Wednesday, February 08, 2006

Funny Business

Two great articles about the Danish cartoons and the violence that erupted in their wake (a wake that rolled along quietly for months until someone gave it a little help).

In the right corner, Claudia Rossett. I happen to agree with most of this, despite the fact that I'm a bleeding heart liberal and a pacifist (until someone really pisses me off).

If there was ever a moment when the left could agree with the right (who am I kidding? I mean show up the right) it is in rejecting the fundamentalist attitude that places the delicate sensibilities of some above the free speech rights of all. It's an attitude not unknown among our American fundamentalists, which may explain why Bush's State Department and its dependents abroad are making statements like this. Nothing like playing both sides in the War on Terror!

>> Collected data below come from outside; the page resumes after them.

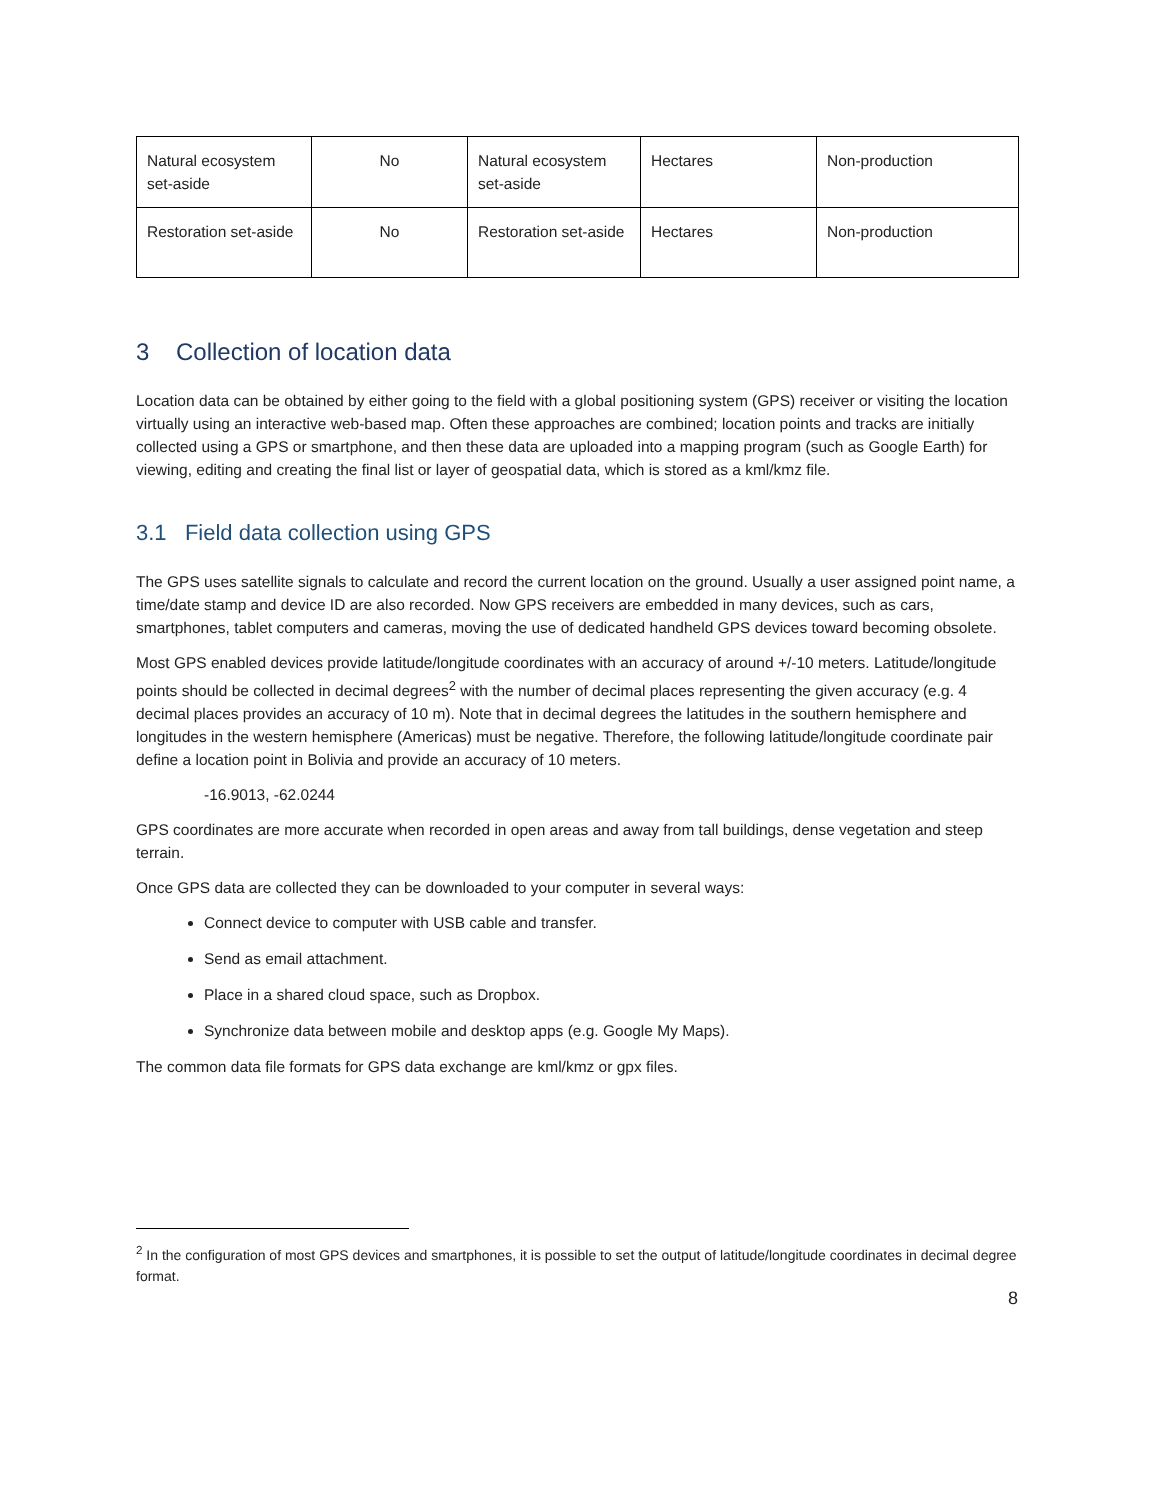| Natural ecosystem set-aside | No | Natural ecosystem set-aside | Hectares | Non-production |
| Restoration set-aside | No | Restoration set-aside | Hectares | Non-production |
3 Collection of location data
Location data can be obtained by either going to the field with a global positioning system (GPS) receiver or visiting the location virtually using an interactive web-based map. Often these approaches are combined; location points and tracks are initially collected using a GPS or smartphone, and then these data are uploaded into a mapping program (such as Google Earth) for viewing, editing and creating the final list or layer of geospatial data, which is stored as a kml/kmz file.
3.1 Field data collection using GPS
The GPS uses satellite signals to calculate and record the current location on the ground. Usually a user assigned point name, a time/date stamp and device ID are also recorded. Now GPS receivers are embedded in many devices, such as cars, smartphones, tablet computers and cameras, moving the use of dedicated handheld GPS devices toward becoming obsolete.
Most GPS enabled devices provide latitude/longitude coordinates with an accuracy of around +/-10 meters. Latitude/longitude points should be collected in decimal degrees<sup>2</sup> with the number of decimal places representing the given accuracy (e.g. 4 decimal places provides an accuracy of 10 m). Note that in decimal degrees the latitudes in the southern hemisphere and longitudes in the western hemisphere (Americas) must be negative. Therefore, the following latitude/longitude coordinate pair define a location point in Bolivia and provide an accuracy of 10 meters.
-16.9013, -62.0244
GPS coordinates are more accurate when recorded in open areas and away from tall buildings, dense vegetation and steep terrain.
Once GPS data are collected they can be downloaded to your computer in several ways:
Connect device to computer with USB cable and transfer.
Send as email attachment.
Place in a shared cloud space, such as Dropbox.
Synchronize data between mobile and desktop apps (e.g. Google My Maps).
The common data file formats for GPS data exchange are kml/kmz or gpx files.
<sup>2</sup> In the configuration of most GPS devices and smartphones, it is possible to set the output of latitude/longitude coordinates in decimal degree format.
8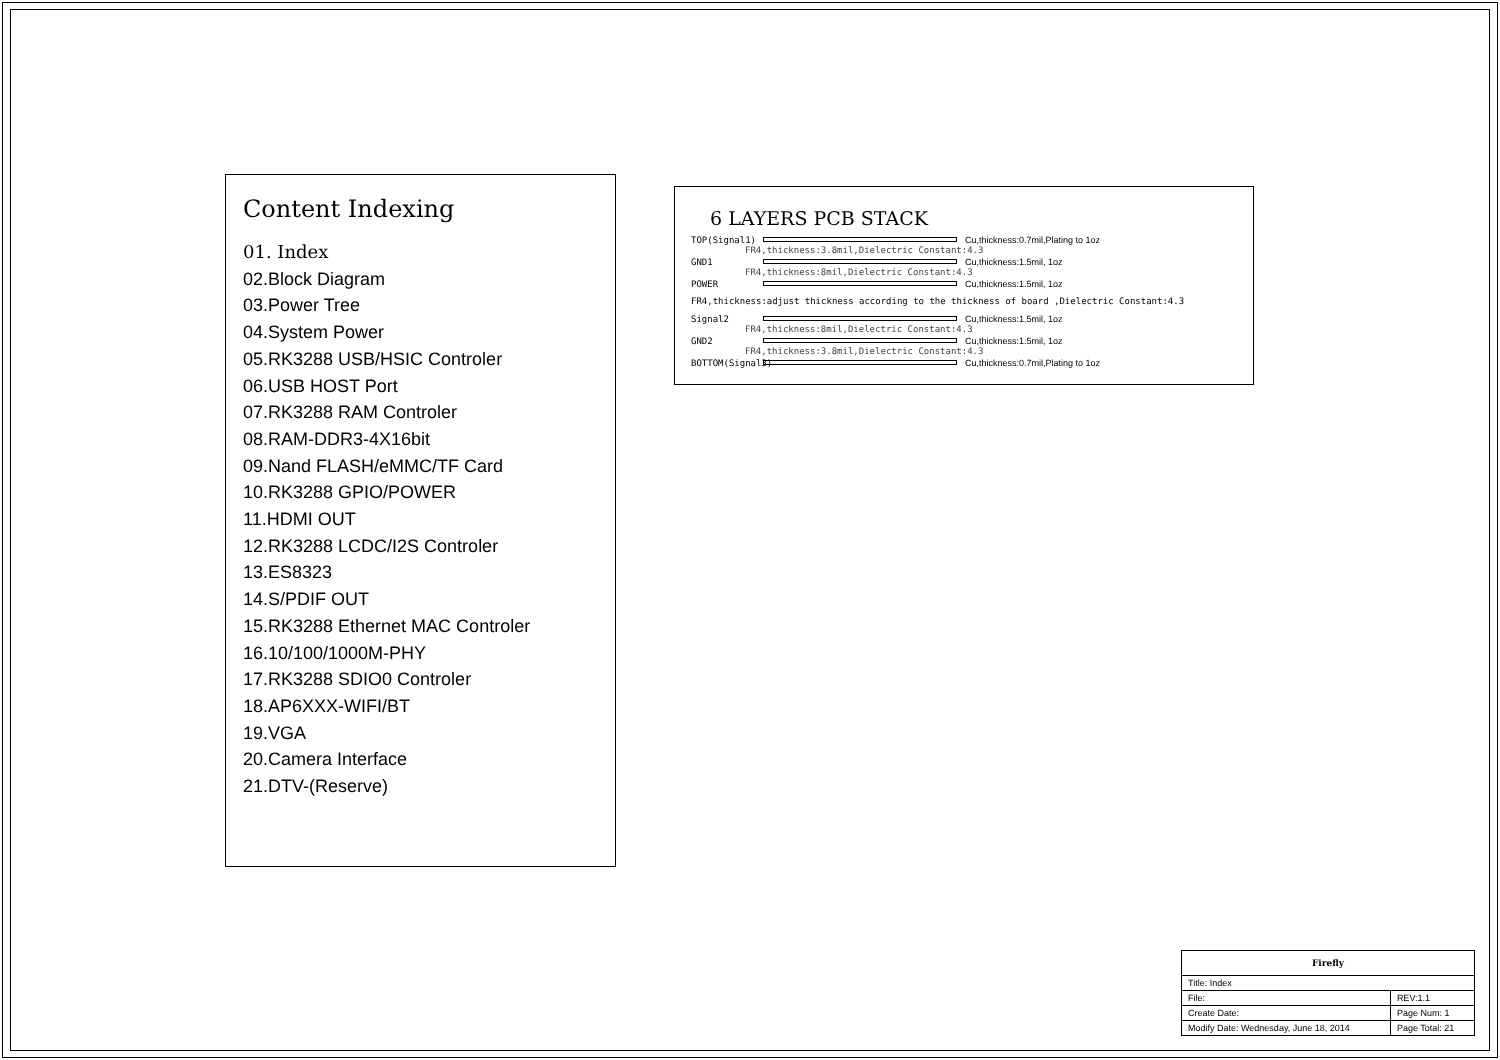Content Indexing
01. Index
02.Block Diagram
03.Power Tree
04.System Power
05.RK3288 USB/HSIC Controler
06.USB HOST Port
07.RK3288 RAM Controler
08.RAM-DDR3-4X16bit
09.Nand FLASH/eMMC/TF Card
10.RK3288 GPIO/POWER
11.HDMI OUT
12.RK3288 LCDC/I2S Controler
13.ES8323
14.S/PDIF OUT
15.RK3288 Ethernet MAC Controler
16.10/100/1000M-PHY
17.RK3288 SDIO0 Controler
18.AP6XXX-WIFI/BT
19.VGA
20.Camera Interface
21.DTV-(Reserve)
6 LAYERS PCB STACK
TOP(Signal1) Cu,thickness:0.7mil,Plating to 1oz
FR4,thickness:3.8mil,Dielectric Constant:4.3
GND1 Cu,thickness:1.5mil, 1oz
FR4,thickness:8mil,Dielectric Constant:4.3
POWER Cu,thickness:1.5mil, 1oz
FR4,thickness:adjust thickness according to the thickness of board ,Dielectric Constant:4.3
Signal2 Cu,thickness:1.5mil, 1oz
FR4,thickness:8mil,Dielectric Constant:4.3
GND2 Cu,thickness:1.5mil, 1oz
FR4,thickness:3.8mil,Dielectric Constant:4.3
BOTTOM(Signal3) Cu,thickness:0.7mil,Plating to 1oz
| Firefly | | |
| Title: Index | | |
| File: | | REV:1.1 |
| Create Date: | Page Num: 1 | |
| Modify Date: Wednesday, June 18, 2014 | Page Total: 21 | |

In the left corner, Digby. His apologia for Muslim fury and his indictment of Western indignation at that fury is food for thought. Nevertheless, the violence the cartoons have engendered is beyond the pale and gives creedence, sadly, to the idea that we are involved in a "clash of civilizations." If we are, better to get it out in the open.

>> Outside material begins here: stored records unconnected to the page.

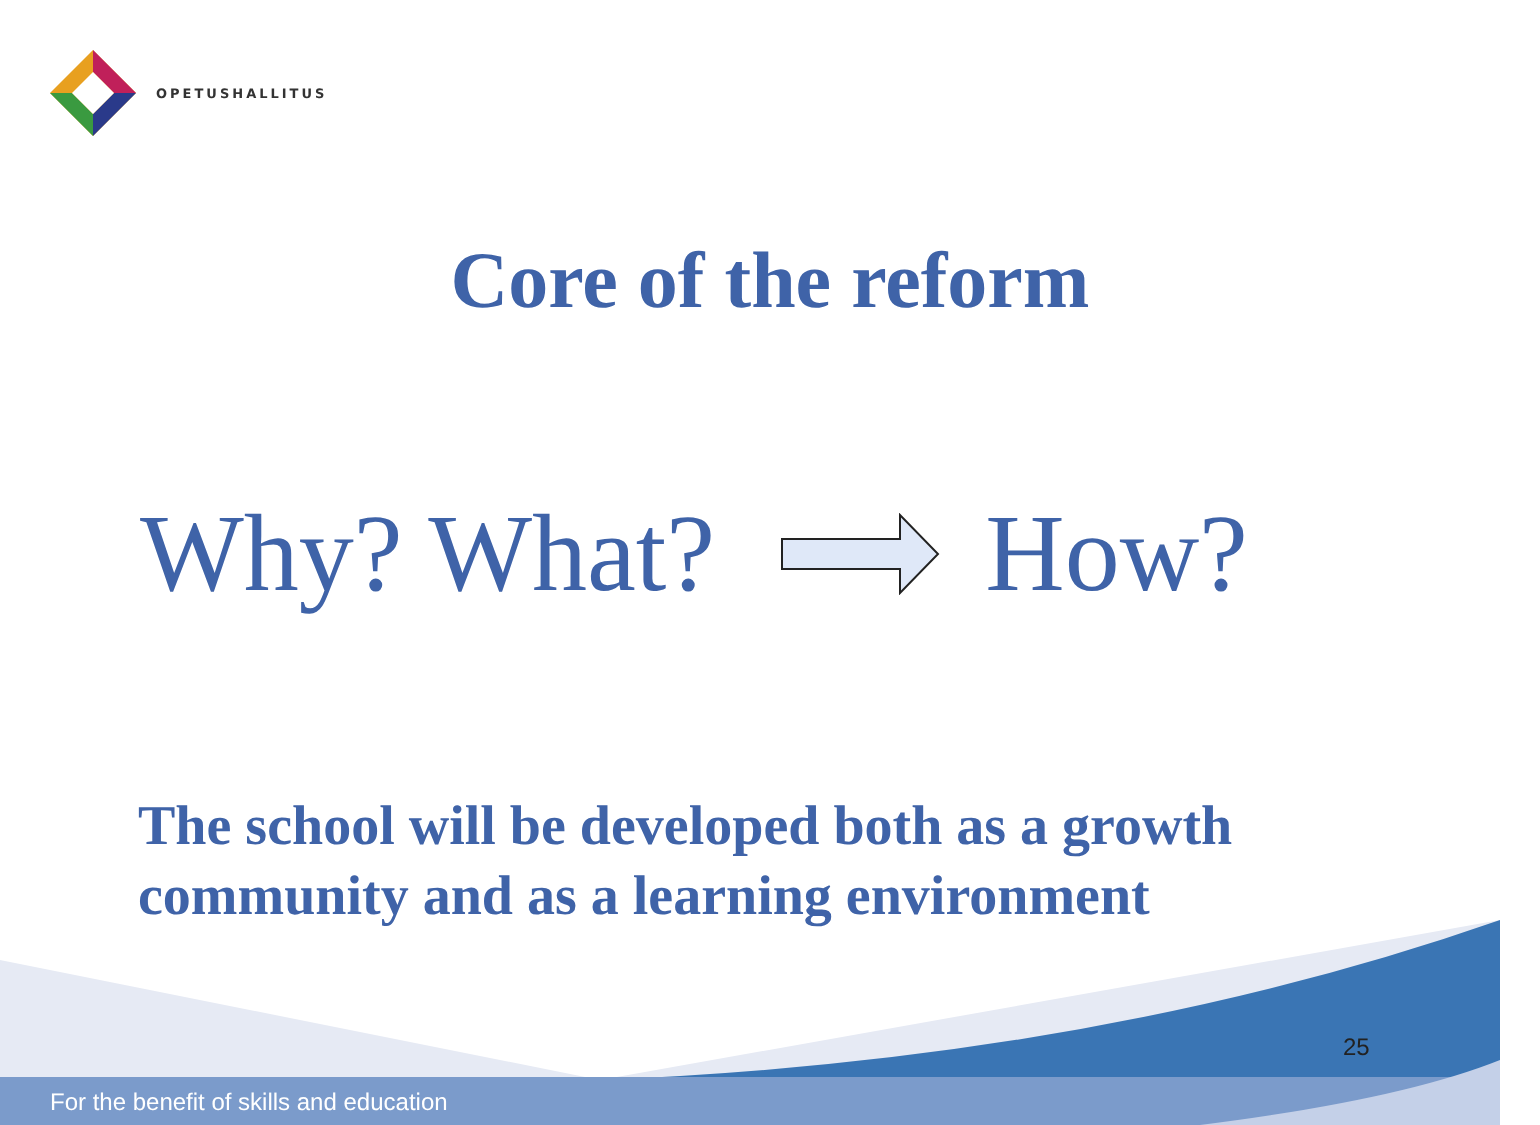OPETUSHALLITUS
Core of the reform
Why? What? How?
The school will be developed both as a growth
community and as a learning environment
25
For the benefit of skills and education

Finally, I wonder if it has occurred to any of the outraged Muslims currently boycotting Danish products, setting fire to Scandinavian embassies, or issuing death threats to cartoonists and their publishers, that a prohibition on ridiculing the powerful – even the holy – is one of the reasons most of them live under tyrants? I know I enjoy being able to belittle our little tyrant, Shrubya, without fear of being beheaded. Spied on, yes. Beheaded, no.